引用本文:
邴吉帅, 陈丽, 张彭义. γ-Fe-Ti-Al2O3催化臭氧氧化水中布洛芬并阻断溴酸盐生成研究[J]. 环境化学, 2018, 37(12): 2694-2700
BING Jishuai, CHEN Li, ZHANG Pengyi. Catalytic ozonation of ibuprofen in water and ketardation of bromate formation by γ-Fe-Ti-Al2O3[J]. Environmental Chemistry, 2018, 37(12): 2694-2700

γ-Fe-Ti-Al2O3催化臭氧氧化水中布洛芬并阻断溴酸盐生成研究
邴吉帅1,2, 陈丽1, 张彭义2
1. 江苏省海洋资源开发研究院, 淮海工学院, 连云港, 222002;
2. 清华大学环境学院, 北京, 100084
摘要:
以葡萄糖为模版,采用蒸发诱导自组装法合成了铁、钛掺杂γ-Al2O3(γ-Fe-Ti-Al2O3)介孔催化剂,并将其用于臭氧氧化含Br-水中布洛芬.X射线衍射(XRD)、氮气吸附-脱附(BET)、X射线光电子能谱(XPS)表征结果表明,铁、钛成功掺杂进入γ-Al2O3骨架,分布均匀,保持了γ-Al2O3有序的介孔结构,具有较大的比表面积,钛的价态为Ti4+和Ti3+共存,铁的价态是Fe3+.铁、钛的掺杂显著提高γ-Al2O3催化臭氧氧化含Br-水中布洛芬的活性,且有效阻断了溴酸盐的生成,反应60 min后,TOC去除率由γ-Al2O3的54%提高到86%,而单独臭氧氧化仅为13%.电子自旋共振和催化剂表面Fe2+离子捕获实验表明,羟基和超氧自由基是反应活性氧物种,有利于有机物的矿化;有机物能够强化γ-Fe-Ti-Al2O3催化剂中的Fe3+还原为Fe2+,从而有利于溴酸盐的阻断还原.

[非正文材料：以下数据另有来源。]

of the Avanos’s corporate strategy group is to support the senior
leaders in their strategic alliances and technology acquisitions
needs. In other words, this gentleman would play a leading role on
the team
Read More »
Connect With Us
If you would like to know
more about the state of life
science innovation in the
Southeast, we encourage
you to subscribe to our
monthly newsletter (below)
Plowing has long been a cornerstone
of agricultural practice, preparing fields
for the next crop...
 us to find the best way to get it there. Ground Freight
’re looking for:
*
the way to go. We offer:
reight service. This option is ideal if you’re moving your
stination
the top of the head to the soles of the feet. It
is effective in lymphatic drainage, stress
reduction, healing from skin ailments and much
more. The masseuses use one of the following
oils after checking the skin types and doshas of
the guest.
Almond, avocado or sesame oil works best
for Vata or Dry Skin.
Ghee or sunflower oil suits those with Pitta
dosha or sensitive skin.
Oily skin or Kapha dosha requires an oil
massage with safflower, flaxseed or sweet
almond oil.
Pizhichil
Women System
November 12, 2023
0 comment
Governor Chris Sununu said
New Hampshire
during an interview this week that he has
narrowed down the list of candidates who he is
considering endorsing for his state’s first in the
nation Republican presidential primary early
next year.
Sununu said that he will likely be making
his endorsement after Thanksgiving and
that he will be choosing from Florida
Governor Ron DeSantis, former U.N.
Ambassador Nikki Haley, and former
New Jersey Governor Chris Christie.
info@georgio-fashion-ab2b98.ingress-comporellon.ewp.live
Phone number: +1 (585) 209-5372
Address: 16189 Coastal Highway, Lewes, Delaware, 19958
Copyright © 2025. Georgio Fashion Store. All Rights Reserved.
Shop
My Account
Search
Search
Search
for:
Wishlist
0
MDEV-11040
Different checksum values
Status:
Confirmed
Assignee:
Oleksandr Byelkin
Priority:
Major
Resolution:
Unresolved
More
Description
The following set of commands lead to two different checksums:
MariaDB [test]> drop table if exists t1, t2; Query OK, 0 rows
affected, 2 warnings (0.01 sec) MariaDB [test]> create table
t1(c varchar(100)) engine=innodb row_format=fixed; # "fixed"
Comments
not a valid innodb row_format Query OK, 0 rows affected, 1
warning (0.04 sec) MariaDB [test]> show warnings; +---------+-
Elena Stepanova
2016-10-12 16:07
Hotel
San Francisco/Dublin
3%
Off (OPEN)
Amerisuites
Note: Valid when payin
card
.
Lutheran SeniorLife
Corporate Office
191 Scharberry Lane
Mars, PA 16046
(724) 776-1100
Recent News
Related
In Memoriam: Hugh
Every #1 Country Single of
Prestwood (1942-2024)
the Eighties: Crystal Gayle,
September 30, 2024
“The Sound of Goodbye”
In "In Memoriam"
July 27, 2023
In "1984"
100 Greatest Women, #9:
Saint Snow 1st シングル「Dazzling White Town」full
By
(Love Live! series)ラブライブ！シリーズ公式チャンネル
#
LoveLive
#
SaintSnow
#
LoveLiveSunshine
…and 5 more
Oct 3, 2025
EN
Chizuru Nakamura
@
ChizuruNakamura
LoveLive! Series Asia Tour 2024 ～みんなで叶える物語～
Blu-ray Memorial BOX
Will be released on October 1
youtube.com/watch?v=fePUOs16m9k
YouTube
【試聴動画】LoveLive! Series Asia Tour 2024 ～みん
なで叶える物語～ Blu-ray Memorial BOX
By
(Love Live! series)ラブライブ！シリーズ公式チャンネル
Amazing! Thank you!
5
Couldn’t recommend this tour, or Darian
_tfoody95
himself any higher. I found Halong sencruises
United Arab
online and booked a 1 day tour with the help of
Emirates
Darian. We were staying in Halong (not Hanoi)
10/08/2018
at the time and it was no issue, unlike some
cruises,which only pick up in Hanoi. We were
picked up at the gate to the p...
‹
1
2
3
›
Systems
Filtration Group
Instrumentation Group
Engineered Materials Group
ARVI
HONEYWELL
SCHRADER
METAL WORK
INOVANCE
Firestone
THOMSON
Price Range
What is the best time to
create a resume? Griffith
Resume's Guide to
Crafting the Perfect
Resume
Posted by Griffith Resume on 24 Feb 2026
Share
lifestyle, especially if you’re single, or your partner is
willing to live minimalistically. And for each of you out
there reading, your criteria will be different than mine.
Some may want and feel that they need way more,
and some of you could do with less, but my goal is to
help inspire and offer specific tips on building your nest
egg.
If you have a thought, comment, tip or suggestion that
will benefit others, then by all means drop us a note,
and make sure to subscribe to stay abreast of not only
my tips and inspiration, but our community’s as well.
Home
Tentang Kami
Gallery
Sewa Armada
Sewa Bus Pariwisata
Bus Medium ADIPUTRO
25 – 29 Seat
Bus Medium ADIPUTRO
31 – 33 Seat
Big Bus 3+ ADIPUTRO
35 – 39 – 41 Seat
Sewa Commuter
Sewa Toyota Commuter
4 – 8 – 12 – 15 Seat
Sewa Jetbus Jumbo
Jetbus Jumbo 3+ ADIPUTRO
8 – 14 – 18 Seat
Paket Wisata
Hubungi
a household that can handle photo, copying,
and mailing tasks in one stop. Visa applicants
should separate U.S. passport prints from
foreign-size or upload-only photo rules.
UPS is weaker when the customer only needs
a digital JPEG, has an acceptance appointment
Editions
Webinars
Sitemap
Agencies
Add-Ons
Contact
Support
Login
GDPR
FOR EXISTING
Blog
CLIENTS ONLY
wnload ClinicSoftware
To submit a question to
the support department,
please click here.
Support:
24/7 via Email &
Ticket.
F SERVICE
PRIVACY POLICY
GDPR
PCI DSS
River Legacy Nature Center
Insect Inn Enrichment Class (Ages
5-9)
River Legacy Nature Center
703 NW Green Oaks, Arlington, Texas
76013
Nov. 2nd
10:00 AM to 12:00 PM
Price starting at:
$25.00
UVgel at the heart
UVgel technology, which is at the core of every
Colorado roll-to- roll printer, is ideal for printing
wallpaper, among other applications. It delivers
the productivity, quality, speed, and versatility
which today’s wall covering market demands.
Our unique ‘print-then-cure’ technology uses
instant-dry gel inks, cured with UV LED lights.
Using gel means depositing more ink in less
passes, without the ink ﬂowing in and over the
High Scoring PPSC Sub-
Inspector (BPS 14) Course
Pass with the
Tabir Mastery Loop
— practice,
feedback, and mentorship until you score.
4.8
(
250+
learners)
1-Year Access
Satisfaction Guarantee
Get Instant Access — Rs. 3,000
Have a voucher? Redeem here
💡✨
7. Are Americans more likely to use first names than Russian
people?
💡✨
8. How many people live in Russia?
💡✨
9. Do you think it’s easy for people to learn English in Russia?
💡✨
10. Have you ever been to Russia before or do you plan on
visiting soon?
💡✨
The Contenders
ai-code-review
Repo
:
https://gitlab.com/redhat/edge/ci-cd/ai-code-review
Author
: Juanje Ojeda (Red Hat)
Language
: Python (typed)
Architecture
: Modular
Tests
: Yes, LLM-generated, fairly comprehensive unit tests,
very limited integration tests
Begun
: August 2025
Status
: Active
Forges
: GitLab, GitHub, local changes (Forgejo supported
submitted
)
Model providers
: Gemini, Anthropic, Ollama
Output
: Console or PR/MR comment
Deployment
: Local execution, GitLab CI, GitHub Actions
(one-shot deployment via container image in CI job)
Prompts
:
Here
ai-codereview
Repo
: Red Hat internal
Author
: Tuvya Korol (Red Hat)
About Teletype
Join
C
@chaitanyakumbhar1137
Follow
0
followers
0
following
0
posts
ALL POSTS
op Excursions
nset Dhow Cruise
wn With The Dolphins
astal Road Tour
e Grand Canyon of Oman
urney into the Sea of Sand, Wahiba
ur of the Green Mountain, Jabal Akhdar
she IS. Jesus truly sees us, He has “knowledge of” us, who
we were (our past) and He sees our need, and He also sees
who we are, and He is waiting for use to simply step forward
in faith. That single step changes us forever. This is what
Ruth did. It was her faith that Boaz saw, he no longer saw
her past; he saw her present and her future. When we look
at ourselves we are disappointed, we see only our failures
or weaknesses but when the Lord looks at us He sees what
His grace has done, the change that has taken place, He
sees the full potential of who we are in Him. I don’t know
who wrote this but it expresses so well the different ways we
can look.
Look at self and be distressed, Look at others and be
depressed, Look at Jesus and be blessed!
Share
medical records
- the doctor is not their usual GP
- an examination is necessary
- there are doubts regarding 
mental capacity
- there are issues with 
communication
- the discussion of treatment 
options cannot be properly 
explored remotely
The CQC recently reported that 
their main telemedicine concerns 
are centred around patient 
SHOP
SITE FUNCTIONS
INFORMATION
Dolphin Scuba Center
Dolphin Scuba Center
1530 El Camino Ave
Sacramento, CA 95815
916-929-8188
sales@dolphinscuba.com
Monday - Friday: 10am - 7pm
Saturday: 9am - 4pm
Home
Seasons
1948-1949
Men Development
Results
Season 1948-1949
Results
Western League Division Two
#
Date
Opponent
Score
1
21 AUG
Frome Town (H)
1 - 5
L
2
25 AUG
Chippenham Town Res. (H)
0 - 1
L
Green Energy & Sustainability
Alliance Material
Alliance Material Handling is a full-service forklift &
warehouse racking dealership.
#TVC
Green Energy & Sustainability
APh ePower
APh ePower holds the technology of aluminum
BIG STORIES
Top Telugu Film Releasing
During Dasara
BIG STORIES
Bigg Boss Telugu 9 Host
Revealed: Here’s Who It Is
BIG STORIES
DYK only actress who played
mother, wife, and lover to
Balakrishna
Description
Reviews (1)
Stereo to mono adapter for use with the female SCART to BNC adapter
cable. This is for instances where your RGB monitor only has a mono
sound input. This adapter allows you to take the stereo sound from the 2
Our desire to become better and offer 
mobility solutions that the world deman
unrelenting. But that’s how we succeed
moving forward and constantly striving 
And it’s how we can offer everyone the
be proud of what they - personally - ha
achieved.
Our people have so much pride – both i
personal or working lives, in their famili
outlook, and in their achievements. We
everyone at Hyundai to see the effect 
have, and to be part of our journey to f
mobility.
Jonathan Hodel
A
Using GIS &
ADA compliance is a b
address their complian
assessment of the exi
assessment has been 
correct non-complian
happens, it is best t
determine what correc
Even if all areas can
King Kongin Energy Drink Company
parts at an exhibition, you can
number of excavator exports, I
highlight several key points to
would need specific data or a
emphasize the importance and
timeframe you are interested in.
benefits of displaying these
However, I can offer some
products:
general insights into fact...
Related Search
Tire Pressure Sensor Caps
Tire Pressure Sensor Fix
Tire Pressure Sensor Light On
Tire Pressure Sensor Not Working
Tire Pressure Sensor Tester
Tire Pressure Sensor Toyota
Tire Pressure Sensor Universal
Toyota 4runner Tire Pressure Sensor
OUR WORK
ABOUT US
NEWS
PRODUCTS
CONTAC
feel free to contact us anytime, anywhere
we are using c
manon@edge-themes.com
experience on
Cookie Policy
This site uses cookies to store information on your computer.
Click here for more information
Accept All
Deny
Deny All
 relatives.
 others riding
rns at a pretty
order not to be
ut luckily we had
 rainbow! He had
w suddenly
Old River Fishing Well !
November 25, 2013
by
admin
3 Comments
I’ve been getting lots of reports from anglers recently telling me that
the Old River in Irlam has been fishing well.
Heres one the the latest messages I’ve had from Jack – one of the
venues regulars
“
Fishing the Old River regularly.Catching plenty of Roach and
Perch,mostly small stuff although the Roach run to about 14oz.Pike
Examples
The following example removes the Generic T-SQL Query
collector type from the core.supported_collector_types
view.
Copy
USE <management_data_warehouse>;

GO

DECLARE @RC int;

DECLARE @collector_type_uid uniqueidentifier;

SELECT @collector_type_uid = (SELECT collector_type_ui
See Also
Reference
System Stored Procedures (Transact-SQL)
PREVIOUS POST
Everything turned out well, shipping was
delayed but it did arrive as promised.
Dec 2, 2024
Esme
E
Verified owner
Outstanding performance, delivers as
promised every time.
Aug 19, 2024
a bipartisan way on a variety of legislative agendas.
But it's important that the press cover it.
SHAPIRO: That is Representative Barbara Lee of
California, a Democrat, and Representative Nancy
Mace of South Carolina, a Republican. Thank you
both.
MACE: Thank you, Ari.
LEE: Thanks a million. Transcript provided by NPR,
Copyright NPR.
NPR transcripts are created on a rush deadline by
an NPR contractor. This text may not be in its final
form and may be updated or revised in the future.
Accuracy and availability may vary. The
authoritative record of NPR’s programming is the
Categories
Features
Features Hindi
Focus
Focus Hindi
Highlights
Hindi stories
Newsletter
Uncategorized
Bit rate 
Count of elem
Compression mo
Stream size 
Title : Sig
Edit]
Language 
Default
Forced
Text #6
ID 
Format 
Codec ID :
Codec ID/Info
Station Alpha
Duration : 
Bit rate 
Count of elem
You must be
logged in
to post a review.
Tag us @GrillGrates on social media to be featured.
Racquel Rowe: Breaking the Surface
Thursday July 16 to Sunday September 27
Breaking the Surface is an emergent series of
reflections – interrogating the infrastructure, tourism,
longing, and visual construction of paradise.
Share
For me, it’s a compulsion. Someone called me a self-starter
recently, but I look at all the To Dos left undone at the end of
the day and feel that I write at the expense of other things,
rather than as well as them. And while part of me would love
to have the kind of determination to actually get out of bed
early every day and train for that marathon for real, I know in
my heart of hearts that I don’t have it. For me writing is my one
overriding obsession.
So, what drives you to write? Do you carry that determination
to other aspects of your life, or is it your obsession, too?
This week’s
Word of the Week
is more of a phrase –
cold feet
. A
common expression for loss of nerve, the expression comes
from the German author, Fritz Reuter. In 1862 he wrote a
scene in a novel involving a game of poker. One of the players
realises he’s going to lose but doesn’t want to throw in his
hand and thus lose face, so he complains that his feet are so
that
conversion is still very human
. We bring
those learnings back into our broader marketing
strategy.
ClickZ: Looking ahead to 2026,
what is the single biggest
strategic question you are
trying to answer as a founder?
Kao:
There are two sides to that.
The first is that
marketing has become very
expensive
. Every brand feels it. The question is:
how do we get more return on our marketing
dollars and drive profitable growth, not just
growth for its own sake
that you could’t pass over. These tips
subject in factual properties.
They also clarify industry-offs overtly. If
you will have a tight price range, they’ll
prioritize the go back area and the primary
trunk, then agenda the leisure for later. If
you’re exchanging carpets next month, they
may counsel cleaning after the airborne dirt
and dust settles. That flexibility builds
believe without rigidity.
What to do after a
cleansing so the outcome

关键词:    γ-Fe-Ti-Al2O3    催化臭氧氧化    布洛芬    溴酸盐   
Catalytic ozonation of ibuprofen in water and ketardation of bromate formation by γ-Fe-Ti-Al2O3
BING Jishuai1,2, CHEN Li1, ZHANG Pengyi2
1. Marine Resources Development Institute of Jiangsu, Huaihai Institute of Technology, Lianyungang, 222002, China;
2. School of Environment, Tsinghua University, Beijing, 100084, China
Abstract:
Using glucose as a template, iron-, and titanium-doped γ-Al2O3 (γ-Fe-Ti-Al2O3) mesoporous catalysts were synthesized by evaporation-induced self-assembly method and applied to ozonation of ibuprofen in Br- containing water. X ray diffraction (XRD), nitrogen adsorption desorption (BET), X ray photoelectron spectroscopy (XPS) characterization results showed that iron and titanium were successfully doped into the skeleton of γ-Al2O3, with uniform distribution. And the ordered mesoporous structure of γ-Al2O3 was maintained, with large specific surface area. The valence of titanium coexists with Ti4+ and Ti3+, and the valence of iron was Fe3+.The addition of iron and titanium significantly enhanced the removal rate of ibuprofen by ozonation in Br- containing water, and effectively blocked the formation of bromate. After 60 min reaction, the removal rate of TOC was increased from 54% of γ-Al2O3/O3 to 86% with γ-Fe-Ti-Al2O3/O3, while the ozonation alone was only 13%. Electron spin resonance and Fe2+ ion capture experiments on the surface of the catalyst showed that hydroxyl and superoxide radicals were the reactive oxygen species, which were beneficial to the mineralization of organic matter. The addition of organic compounds enhanced the reduction of Fe3+ to Fe2+ in the catalytic ozonation of γ-Fe-Ti-Al2O3, which is beneficial to the retardation of bromate generation.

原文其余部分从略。